• TASKS:
a) Please condense the paragraph of the game review that begins "Ritual’s Sin Episodes: Emergence is a strange case" into a short list that keeps its main facts.
b) Reproduce the passage of the game review between "Ritual’s Sin Episodes: Emergence" and "of distributing games.", inclusive.

• TEXT EXTRACT:
+---+

Game Over Online ~ SiN Episodes: Emergence

GameOver Game Reviews - SiN Episodes: Emergence (c) Valve Software, Reviewed by - Roger Fingas

Game & Publisher SiN Episodes: Emergence (c) Valve Software
System Requirements Windows, 1.2GHz Processor, 256MB RAM
Overall Rating 83%
Date Published Wednesday, May 31st, 2006 at 12:34 PM


Divider Left By: Roger Fingas Divider Right

Original sin

Ritual’s Sin Episodes: Emergence is a strange case for several reasons. To begin with it’s a sequel to Sin, a game that’s eight years old. Most franchises are lucky to be remembered after two years have gone by. Second: though it is in stores, it’s being distributed primarily in digital form through Valve’s Steam network. Finally, the ‘episodes’ bit refers to the fact that Emergence is only the first in a series of small, budget-priced games that tell an overarching story. To my knowledge this is a completely new way of distributing games.

In the beginning

Don’t take this as a bad sign, but one slip-up the game makes right away is in omitting background to the story. If you haven’t played Sin (thoughtfully offered for free), it’s difficult to understand who the characters are and why you should care. The game launches right into its own events as if Sin had just ended.

+---+

(Stored items)
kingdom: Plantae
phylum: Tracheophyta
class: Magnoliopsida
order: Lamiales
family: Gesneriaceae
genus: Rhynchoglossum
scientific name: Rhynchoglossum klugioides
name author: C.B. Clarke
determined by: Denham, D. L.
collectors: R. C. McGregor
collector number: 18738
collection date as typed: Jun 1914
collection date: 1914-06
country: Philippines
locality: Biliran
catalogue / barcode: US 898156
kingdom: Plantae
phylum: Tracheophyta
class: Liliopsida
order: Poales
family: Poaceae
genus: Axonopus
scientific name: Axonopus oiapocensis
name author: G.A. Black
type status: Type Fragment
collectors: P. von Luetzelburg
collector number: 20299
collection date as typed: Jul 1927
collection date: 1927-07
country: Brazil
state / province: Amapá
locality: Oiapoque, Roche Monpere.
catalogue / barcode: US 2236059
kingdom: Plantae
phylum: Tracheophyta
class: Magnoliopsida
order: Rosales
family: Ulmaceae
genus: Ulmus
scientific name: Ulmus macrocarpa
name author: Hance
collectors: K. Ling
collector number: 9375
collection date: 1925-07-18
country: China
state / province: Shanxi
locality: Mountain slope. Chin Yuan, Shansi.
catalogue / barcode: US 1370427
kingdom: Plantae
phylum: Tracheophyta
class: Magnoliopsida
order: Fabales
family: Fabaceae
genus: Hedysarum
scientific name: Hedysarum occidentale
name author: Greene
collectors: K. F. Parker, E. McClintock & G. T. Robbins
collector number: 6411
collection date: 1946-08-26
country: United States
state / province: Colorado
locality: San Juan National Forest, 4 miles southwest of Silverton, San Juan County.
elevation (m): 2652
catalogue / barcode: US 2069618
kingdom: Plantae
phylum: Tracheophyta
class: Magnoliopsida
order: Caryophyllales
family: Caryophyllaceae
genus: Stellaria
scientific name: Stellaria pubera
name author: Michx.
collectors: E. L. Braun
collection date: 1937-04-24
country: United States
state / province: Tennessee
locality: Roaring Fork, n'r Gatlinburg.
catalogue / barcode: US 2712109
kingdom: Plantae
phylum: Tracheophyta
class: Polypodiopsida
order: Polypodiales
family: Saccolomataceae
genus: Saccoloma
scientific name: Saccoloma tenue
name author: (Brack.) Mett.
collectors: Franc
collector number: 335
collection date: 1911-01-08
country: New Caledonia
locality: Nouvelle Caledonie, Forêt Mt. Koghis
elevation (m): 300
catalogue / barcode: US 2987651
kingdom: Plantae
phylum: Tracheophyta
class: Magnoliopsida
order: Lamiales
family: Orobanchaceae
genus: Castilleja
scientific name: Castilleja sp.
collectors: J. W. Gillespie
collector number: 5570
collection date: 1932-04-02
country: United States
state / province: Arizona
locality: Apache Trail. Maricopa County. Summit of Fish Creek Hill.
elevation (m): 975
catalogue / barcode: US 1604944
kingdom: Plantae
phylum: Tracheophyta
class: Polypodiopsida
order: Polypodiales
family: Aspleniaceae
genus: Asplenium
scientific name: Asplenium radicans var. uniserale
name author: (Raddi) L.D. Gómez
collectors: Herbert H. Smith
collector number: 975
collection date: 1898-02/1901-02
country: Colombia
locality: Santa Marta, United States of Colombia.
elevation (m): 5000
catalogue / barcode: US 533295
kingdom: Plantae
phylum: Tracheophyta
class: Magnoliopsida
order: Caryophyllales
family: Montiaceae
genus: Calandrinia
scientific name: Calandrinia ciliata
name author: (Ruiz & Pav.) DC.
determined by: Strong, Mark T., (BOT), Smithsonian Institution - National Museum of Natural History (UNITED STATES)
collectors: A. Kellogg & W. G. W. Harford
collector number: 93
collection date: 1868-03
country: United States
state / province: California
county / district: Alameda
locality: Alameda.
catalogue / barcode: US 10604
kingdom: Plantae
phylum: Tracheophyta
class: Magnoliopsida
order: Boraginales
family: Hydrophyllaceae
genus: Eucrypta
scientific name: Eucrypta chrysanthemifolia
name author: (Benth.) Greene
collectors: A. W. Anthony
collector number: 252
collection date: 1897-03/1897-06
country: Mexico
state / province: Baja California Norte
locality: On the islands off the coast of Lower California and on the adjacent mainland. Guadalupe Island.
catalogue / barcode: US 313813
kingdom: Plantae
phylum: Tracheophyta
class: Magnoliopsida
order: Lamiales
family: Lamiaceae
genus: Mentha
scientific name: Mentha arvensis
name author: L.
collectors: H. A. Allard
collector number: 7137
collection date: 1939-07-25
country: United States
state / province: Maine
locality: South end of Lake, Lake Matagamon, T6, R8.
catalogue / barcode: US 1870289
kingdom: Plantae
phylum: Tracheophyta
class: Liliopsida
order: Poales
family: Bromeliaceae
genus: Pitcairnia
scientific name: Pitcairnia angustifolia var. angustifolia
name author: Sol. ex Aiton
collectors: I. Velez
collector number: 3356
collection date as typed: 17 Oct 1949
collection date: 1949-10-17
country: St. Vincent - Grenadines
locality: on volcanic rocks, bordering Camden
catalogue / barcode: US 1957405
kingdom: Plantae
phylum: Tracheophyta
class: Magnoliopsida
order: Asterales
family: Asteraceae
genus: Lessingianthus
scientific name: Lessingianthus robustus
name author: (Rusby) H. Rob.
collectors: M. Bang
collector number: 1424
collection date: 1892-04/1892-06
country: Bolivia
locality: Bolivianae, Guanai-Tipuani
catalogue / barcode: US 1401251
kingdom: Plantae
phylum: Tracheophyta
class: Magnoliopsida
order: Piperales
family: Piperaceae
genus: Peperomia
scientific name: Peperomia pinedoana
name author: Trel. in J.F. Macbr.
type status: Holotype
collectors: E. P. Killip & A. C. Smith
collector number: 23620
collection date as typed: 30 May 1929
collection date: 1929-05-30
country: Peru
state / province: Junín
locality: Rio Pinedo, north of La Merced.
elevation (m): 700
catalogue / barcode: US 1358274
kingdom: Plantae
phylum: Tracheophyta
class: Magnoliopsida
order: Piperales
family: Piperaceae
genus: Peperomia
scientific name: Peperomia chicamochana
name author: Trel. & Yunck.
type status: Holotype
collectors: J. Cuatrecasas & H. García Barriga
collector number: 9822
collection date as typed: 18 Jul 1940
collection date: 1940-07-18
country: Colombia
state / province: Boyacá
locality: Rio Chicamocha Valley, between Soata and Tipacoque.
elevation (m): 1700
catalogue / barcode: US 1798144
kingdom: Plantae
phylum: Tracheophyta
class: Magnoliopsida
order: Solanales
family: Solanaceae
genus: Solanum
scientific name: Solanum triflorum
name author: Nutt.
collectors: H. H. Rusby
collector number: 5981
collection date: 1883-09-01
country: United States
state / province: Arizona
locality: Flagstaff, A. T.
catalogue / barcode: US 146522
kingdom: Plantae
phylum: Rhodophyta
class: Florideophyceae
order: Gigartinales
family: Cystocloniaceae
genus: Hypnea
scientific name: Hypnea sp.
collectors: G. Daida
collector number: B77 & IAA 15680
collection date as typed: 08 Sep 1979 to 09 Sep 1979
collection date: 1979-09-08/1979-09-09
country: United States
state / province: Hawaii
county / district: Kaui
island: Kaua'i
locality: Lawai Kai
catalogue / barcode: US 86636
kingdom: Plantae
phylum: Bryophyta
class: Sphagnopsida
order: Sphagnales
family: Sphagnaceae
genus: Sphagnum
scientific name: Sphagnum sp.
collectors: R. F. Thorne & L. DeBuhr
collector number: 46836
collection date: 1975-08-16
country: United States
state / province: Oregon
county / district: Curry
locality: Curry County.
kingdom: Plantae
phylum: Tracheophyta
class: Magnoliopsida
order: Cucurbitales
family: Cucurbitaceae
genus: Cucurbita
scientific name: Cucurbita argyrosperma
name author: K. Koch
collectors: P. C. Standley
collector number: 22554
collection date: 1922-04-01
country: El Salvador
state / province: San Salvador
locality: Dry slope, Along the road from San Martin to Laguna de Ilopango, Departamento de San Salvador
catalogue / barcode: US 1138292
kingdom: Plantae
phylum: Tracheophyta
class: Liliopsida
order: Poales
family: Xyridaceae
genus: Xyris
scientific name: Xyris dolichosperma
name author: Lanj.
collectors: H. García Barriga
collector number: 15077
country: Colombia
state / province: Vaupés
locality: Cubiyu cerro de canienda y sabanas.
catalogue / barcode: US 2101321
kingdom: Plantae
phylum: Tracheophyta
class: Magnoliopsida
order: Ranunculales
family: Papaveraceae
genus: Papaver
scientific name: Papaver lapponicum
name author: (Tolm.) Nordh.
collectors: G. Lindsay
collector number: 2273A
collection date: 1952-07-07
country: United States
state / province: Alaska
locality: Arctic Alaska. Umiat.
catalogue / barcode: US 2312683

+---+

• ANSWERS TO THE PROBLEMS:
a)
- Sin Episodes: Emergence is a sequel to Sin, a game that is eight years old.
- It is sold in stores but distributed mainly in digital form through Valve’s Steam network.
- It is the first in a series of small, budget-priced games that tell an overarching story, which the reviewer believes is a completely new way of distributing games.

b)
Ritual’s Sin Episodes: Emergence is a strange case for several reasons. To begin with it’s a sequel to Sin, a game that’s eight years old. Most franchises are lucky to be remembered after two years have gone by. Second: though it is in stores, it’s being distributed primarily in digital form through Valve’s Steam network. Finally, the ‘episodes’ bit refers to the fact that Emergence is only the first in a series of small, budget-priced games that tell an overarching story. To my knowledge this is a completely new way of distributing games.